Henry Sampson

Personal information
- Full name: Henery Charles Sampson
- Born: 1 April 1947 New Plymouth, Taranaki, New Zealand
- Died: 19 July 1999 (aged 52) Gold Coast, Queensland, Australia
- Batting: Left-handed

Domestic team information
- 1965/66–1972/73: Taranaki
- 1970/71–1972/73: Central Districts
- 1973/74–1975/76: Otago
- 1976/77: Canterbury
- Source: CricInfo, 23 May 2016

= Henry Sampson (New Zealand cricketer) =

New Zealand cricketer

Henry Charles Sampson (1 April 1947 – 19 July 1999) was a New Zealand cricketer. He played first-class cricket for Central Districts, Otago and Canterbury between the 1970–71 and 1976–77 seasons.

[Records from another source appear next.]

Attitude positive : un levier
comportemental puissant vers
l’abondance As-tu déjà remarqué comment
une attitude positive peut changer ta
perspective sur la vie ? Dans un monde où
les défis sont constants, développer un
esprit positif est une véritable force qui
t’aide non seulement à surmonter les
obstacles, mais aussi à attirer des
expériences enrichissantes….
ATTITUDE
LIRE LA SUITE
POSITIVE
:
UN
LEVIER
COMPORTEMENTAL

Sampson was born at New Plymouth in Taranaki in 1947 and educated at New Plymouth Boys' High School in the city. He played Hawke Cup cricket for Taranaki from the 1965–66 season as well as colts and age-group cricket for Central Districts sides, before making his senior debut for Central Districts in December 1970. Opening the batting against Wellington at the Basin Reserve he scored 119 on debut, his only first-class century.

Described by Wisden as playing "a number of handsome innings" during his career, after playing 20 senior matches for Central Districts over three seasons, Sampson moved to play for Otago in 1973–74. He made 25 appearances for the side over another three seasons, before playing his last season in top-level cricket for Canterbury, making two appearances for the side during 1976–77. In total he scored 1,966 first-class runs in 37 matches and 213 List A runs in 10 matches.

Sampson died in Australia in 1999 after suffering from cancer. He was aged 52. Obituaries were published in the 1999 edition of the New Zealand Cricket Almanack and the 2000 edition of Wisden Cricketers' Almanack.